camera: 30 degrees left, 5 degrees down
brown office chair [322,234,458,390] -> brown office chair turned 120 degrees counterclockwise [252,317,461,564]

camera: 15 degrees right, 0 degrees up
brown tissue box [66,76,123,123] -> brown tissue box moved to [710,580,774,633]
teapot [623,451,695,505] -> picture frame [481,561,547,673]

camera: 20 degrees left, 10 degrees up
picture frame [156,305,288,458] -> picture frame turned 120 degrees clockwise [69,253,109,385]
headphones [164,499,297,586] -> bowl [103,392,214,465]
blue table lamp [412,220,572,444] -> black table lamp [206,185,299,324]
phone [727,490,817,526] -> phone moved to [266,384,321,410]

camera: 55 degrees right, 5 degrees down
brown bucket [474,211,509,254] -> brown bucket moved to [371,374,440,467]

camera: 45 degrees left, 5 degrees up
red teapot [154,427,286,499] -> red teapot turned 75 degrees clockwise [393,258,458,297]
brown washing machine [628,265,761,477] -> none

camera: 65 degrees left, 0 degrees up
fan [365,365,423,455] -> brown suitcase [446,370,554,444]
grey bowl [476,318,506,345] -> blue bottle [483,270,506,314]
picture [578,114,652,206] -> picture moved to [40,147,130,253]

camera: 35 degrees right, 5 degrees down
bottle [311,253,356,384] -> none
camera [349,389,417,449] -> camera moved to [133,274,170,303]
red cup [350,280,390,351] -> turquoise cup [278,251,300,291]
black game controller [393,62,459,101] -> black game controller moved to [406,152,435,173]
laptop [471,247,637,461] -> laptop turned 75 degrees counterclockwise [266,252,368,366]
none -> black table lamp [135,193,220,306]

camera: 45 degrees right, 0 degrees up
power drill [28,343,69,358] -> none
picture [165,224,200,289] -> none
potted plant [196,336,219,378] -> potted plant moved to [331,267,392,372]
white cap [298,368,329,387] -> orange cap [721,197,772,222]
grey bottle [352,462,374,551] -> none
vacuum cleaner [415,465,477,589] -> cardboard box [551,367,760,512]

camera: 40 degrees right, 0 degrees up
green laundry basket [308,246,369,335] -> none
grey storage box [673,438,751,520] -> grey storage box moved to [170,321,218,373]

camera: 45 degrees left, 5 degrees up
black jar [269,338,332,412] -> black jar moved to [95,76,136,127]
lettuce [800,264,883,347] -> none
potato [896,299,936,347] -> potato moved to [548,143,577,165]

☆ ☆ ☆ ☆

Prompt –
Would you please write out, exactly and with no other lines, the stretch of the listing above from the line containing "red cup [350,280,390,351]" through the line containing "camera: 45 degrees right, 0 degrees up"?

Completed task –
red cup [350,280,390,351] -> turquoise cup [278,251,300,291]
black game controller [393,62,459,101] -> black game controller moved to [406,152,435,173]
laptop [471,247,637,461] -> laptop turned 75 degrees counterclockwise [266,252,368,366]
none -> black table lamp [135,193,220,306]

camera: 45 degrees right, 0 degrees up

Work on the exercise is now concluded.